According to the Middle East Hotel Market Insight report by audit firm Deloitte and STR Global, demand for hotel accommodations in Dubai had "considerably slowed" to 5.1 percent in the first nine months of 2015, from 6.4 percent in 2014. At the same time, the supply of hotel rooms to the market rose by 6.7 percent, outpacing the demand. The mismatch between demand and supply pushed down the occupancy rate by 1.3 percent, the report said.
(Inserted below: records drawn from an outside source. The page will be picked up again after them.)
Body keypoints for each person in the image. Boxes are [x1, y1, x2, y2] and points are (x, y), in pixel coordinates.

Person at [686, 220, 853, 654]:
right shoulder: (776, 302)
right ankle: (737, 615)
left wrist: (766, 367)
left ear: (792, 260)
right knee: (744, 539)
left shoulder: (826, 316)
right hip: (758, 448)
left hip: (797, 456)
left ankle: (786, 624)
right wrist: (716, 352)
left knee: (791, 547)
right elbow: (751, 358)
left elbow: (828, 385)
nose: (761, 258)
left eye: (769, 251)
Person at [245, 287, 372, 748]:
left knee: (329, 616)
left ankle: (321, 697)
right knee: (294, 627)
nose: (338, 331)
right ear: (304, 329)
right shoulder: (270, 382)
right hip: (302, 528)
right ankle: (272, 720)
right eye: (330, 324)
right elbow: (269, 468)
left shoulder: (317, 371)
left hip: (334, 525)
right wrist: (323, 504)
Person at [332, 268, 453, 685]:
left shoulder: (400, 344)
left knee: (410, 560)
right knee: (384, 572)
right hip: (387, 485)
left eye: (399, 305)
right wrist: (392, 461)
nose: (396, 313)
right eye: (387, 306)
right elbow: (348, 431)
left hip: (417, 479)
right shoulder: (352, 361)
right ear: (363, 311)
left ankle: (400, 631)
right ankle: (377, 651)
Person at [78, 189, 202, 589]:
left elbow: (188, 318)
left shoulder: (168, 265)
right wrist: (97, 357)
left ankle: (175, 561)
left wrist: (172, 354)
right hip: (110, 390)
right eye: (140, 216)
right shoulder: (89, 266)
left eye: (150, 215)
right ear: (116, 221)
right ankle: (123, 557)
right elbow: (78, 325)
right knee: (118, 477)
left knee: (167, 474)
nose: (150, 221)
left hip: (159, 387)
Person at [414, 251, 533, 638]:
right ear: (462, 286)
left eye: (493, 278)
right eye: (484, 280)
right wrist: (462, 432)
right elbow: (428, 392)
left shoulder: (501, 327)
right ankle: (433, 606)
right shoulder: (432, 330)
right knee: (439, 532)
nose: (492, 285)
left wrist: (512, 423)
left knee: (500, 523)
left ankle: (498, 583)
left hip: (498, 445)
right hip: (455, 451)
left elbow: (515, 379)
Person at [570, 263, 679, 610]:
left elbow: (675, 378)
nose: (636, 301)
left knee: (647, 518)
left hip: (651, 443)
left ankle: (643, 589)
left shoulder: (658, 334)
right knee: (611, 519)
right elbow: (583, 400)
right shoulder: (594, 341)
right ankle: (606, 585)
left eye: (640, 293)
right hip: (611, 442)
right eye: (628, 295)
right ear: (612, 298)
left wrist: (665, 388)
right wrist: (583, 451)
Average daily rates also fell as a result of this imbalance.
These decreases also match STR Global’s preliminary September 2015 data for Dubai, which saw slight drops in several key performance metrics.
Based on daily data from September, Dubai reported:
- a 0.3 percent decrease in occupancy to 76.1 percent;
- a 2.6 percent decrease in average daily rate to AED645.61; and
- a 3.0 percent decrease in revenue per available room to AED491.08.
However, for the month of September, Dubai saw increases in supply (+5.4 percent) and demand (+5.1 percent) from August's numbers. And in spite of the year-to-date numbers, STR global area director Philip Wooller expects long-term demand to grow. “The current drop in the average room rate will have a positive effect in maintaining the occupancy levels throughout the city," he told Gulf Business, "and to some extent, this shift was necessary to keep Dubai competitive as it moves towards achieving its targeted growth in visitors during the Expo year in 2020.”
Dubai, which is aiming to attract about 20 million tourists annually by 2020, has evoked concerns of an over supply in the hotel sector with an increasing number of properties in the construction pipeline. The city currently aims to have 28,000 new hotel rooms open by 2018, two years ahead of the 2020 Dubai World Expo. Next year, 8,400 hotel rooms are set to enter the Dubai market and an additional 9,200 in 2017.
Experts say there will be a sustained demand for rooms, especially due to the connectivity that the emirate has with the rest of the world.
Dubai had 369 hotels in July 2015, according to data provided by STR Global. This reflected a compound average growth rate of 5.25 percent from the 233 hotels in 2006. Over this period the number of rooms in Dubai rose from 39,000 across all sectors of the market to 75,600.